When Kalel Chester is on a boulder, climbing 50-plus feet off the ground, he prefers to be untethered. The crash pads below would not be enough to protect him should he fall at this height, but he’s not scared.
When he’s climbing with ropes, Chester said he doesn’t feel the same mental clarity as when he’s free climbing.
“You get into this flow state and it’s really meditative,” Chester said. “It gets you to really focus on where you are, what you’re doing, your breathing (and) your environment. You get really engrossed in the details of one singular face — all the individual crystals and textures on the rock.”
Chester has been climbing for six years and is a member of UO’s Climbing Team. He trains indoors on the rock wall with the team two days a week, but he’s most in his element when he’s climbing outdoors, specifically when he’s highball bouldering.
“Climbing engages your mind in a lot of ways you don’t necessarily get to do as much in your everyday life,” Chester said. “We spend a lot of time studying and working, but we don’t focus a lot on balance or presence in ourselves or breathing. All this stuff is really essential to the human condition.”
On the weekends, Chester and a few members of the climbing team drive out to Oakridge, Sweet Home or Smith Rock to climb. There isn’t much climbing development in the Willamette Valley, so Chester gets creative when scoping out a spot.
“I’ve spent a lot of time on Google Maps looking for potential rock features,” Chester said. “When I find one I’ll go drive out and hike up to the feature. Usually I have to do some development and clean a bunch of moss and stuff off the rock to make the climbing feasible.”
Sometimes, after spending up to two days developing a face, Chester will realize the rock is too soft to climb. The wet climate in the Willamette Valley can make outdoor climbing around Eugene difficult and dangerous. The weather alone often makes climbing impossible.
“When it’s pouring rain we either go to Smith Rock because it’s drier in the desert, or we go to a cave just outside of Oakridge,” Chester said. “It’s just so full of rat shit that it’s kind of a miserable place to be.”
Outdoor climbing has motivated Chester to explore in and outside of Oregon. He’s done climbing trips to California and the Colorado Rockies, but before he started climbing, he said he wasn’t interested in traveling.
“In middle school I was a gamer kid and I just sat in my house and never left,” Chester said. “I didn’t think traveling had any purpose because I was like, ‘Why would I travel somewhere when I could look at a photo of it?’ Looking back on that, it seems insane.”
When Chester first discovered climbing, he struggled to become fully immersed in the sport because of its financial demands.
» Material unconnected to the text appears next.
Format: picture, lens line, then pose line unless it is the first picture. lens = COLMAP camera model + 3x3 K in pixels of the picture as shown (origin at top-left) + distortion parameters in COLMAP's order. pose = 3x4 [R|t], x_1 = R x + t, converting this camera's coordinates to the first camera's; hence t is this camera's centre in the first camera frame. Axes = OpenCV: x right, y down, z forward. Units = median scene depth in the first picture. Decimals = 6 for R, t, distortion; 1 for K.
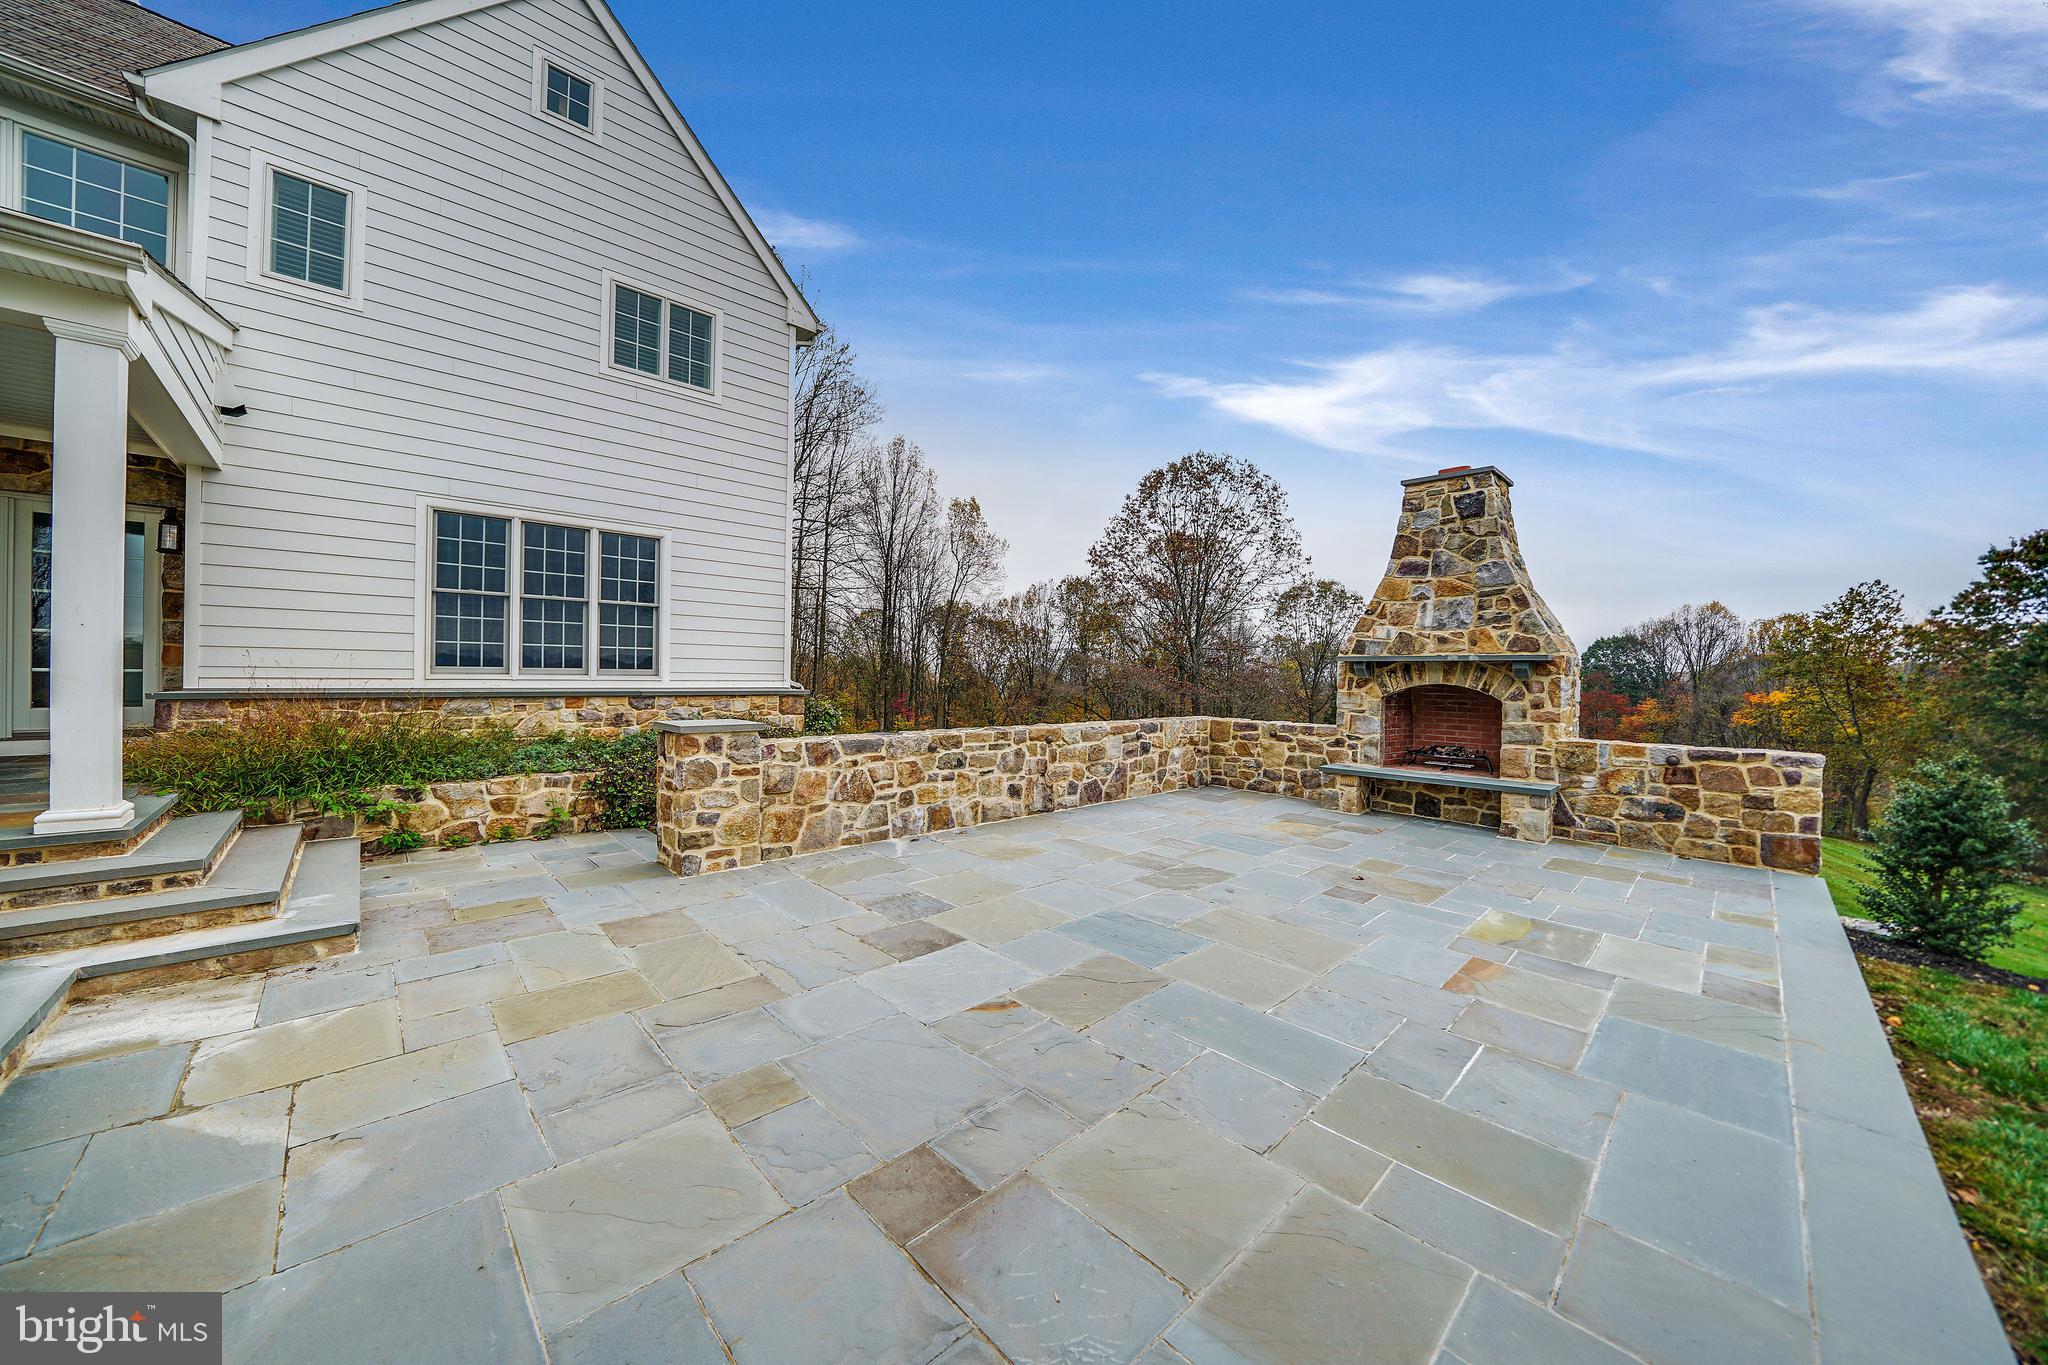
lens RADIAL K [[714.1, 0, 1009.7], [0, 714.1, 678.8], [0, 0, 1]] dist [-0.030436, 0.004853]
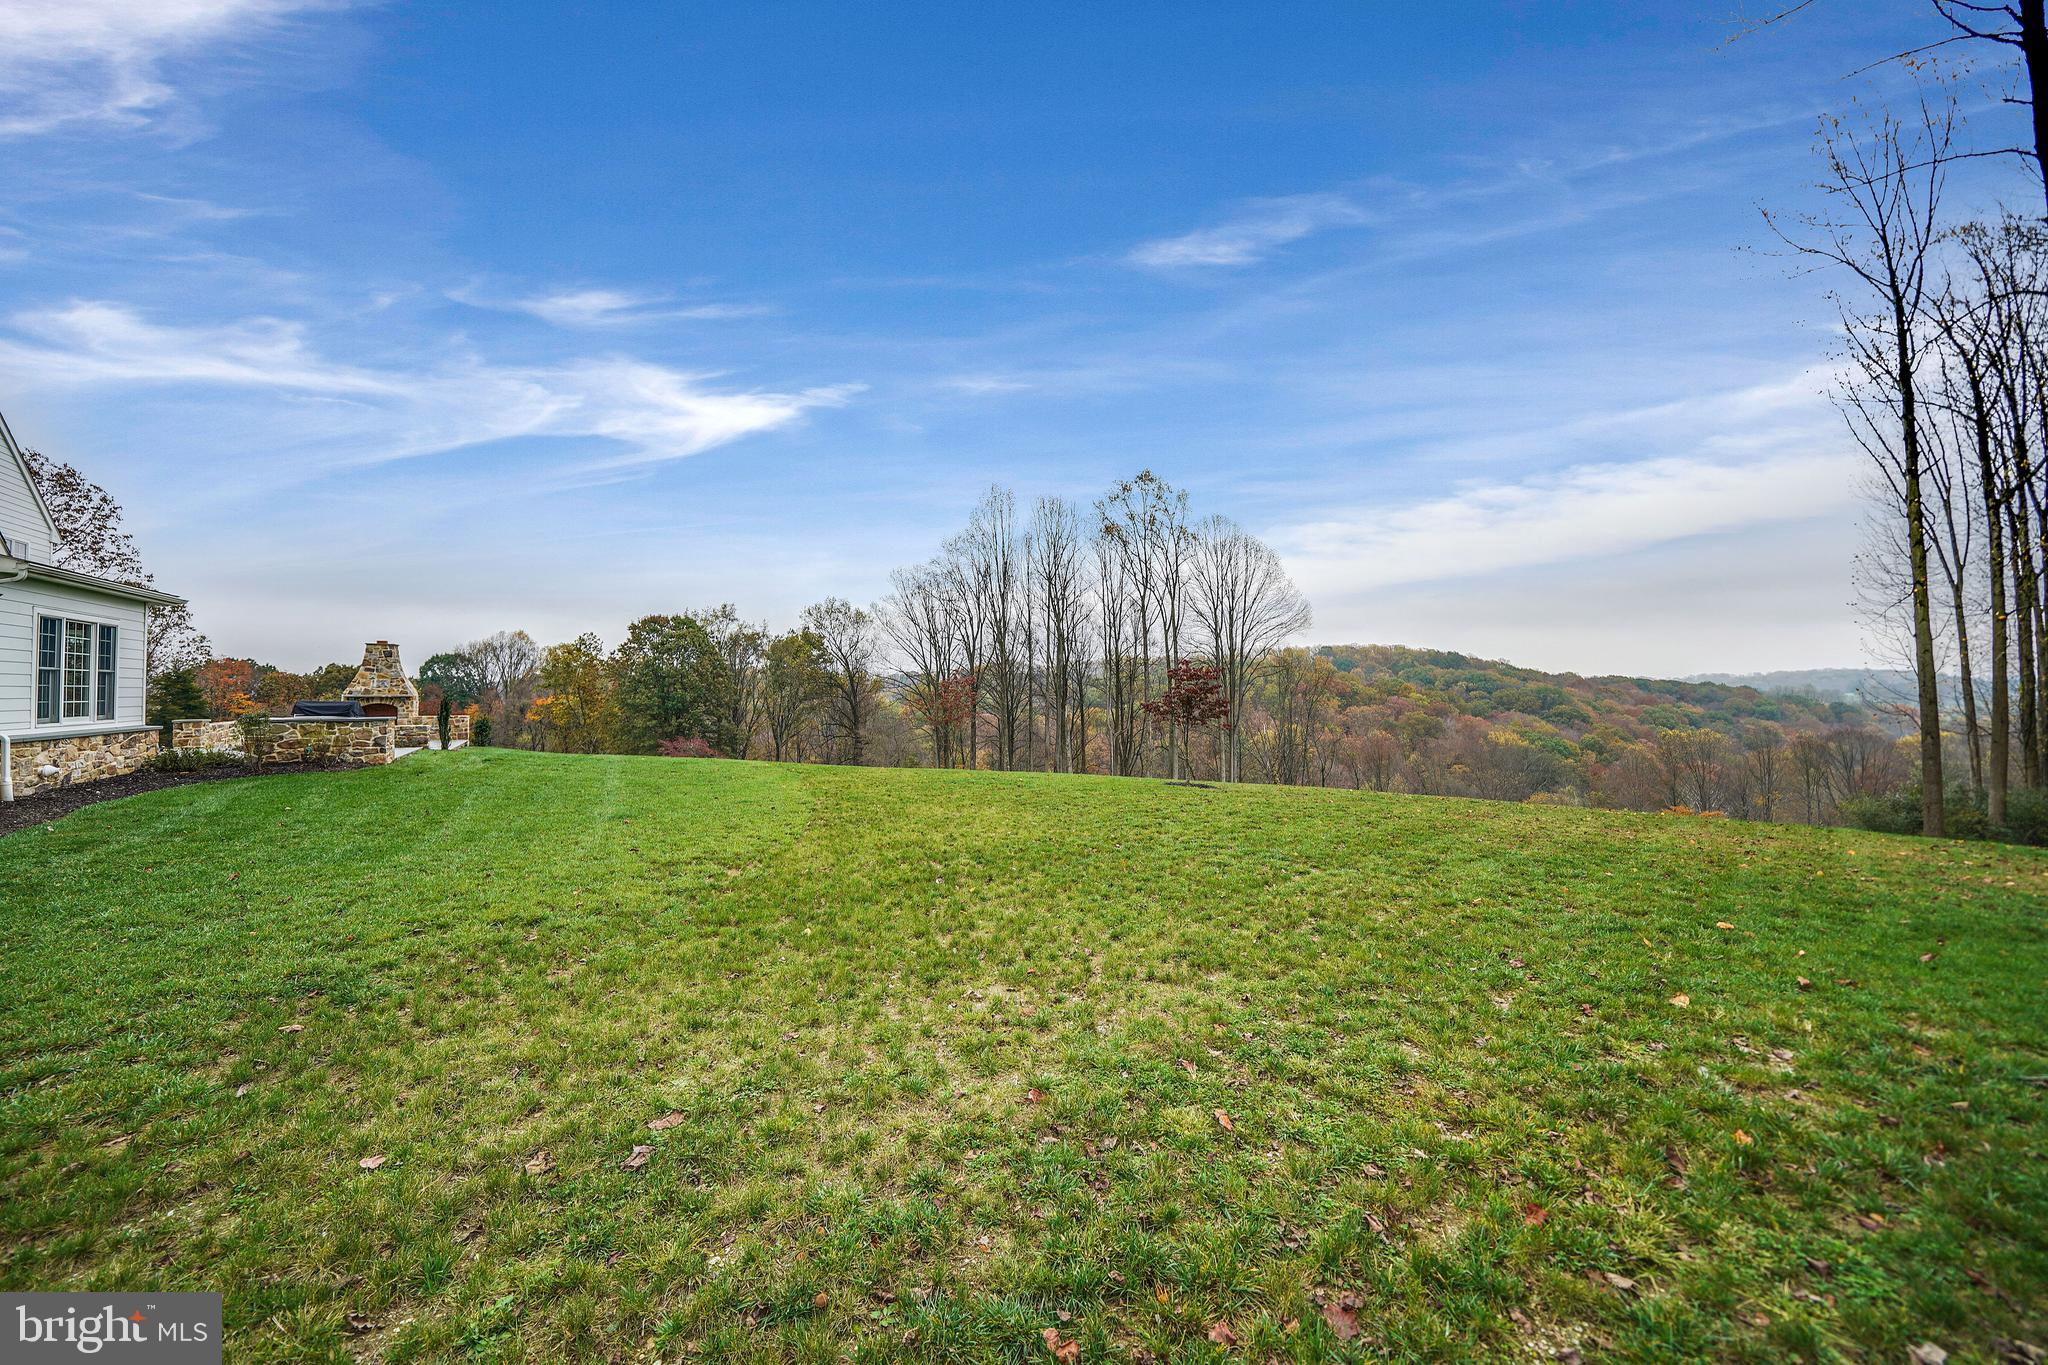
lens RADIAL K [[725.6, 0, 1024.0], [0, 725.6, 682.5], [0, 0, 1]] dist [-0.000687, -0.016202]
pose [[0.192847, -0.004152, 0.981220, -2.512769], [0.008135, 0.999963, 0.002633, -0.095388], [-0.981195, 0.007474, 0.192873, -3.322319]]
But after he was offered a scholarship from Elevation Bouldering Gym, he hit the ground running.
As a senior in high school, Chester competed in the USA Climbing Circuit, but he opted to focus on the Northwest Collegiate Climbing Circuit when he came to UO. He said the highly competitive nature of USAC had become extremely mentally taxing.
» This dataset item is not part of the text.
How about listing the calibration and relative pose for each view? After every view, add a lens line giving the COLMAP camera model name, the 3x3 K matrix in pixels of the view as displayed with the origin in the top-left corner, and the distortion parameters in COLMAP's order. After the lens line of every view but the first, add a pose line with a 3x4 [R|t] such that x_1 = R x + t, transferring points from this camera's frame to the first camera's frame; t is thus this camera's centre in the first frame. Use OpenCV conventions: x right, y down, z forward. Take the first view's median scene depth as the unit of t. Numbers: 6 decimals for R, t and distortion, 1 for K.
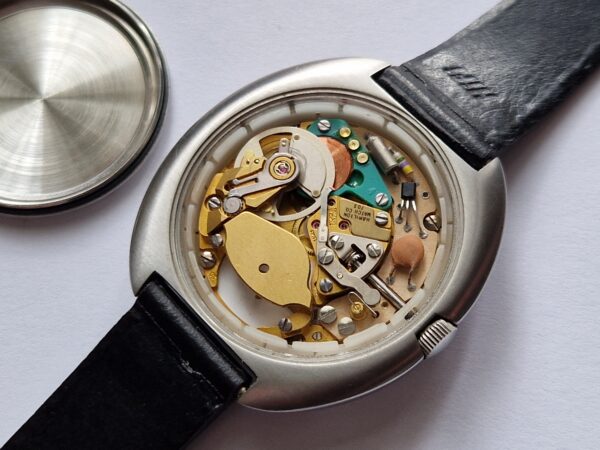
lens RADIAL K [[1097.6, 0, 300.0], [0, 1097.6, 225.0], [0, 0, 1]] dist [0.017285, -0.281438]
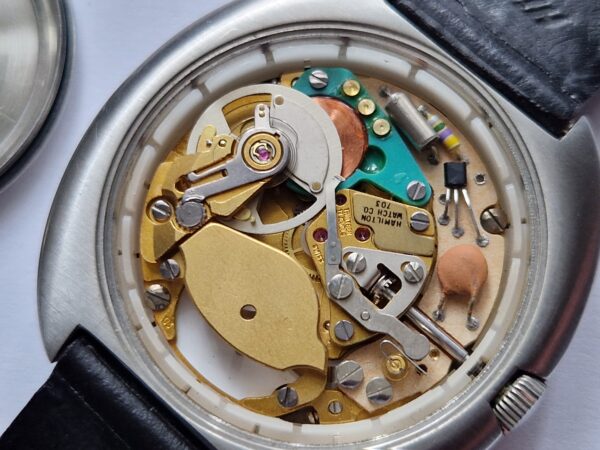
lens RADIAL K [[1097.6, 0, 300.0], [0, 1097.6, 225.0], [0, 0, 1]] dist [0.017285, -0.281438]
pose [[0.994243, -0.069054, 0.081926, -0.050597], [0.059130, 0.991260, 0.117925, -0.084365], [-0.089354, -0.112402, 0.989637, 0.347765]]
“I put too much of my mental health weight in results,” Chester said. “I did really well in the first few series, but when I got to nationals it just wasn’t my day and I did poorly, which kind of put me in a downward spiral.”
This year, Chester plans to dip his toe back into the USAC collegiate circuit. As a junior physics and data science double major, he believes this is the last year he’ll have time for USAC.
After college, Chester doesn’t intend to continue competing, but he hopes to move somewhere that will allow climbing to be a constant in his life. For Chester, climbing isn’t just a sport, it’s a lifestyle.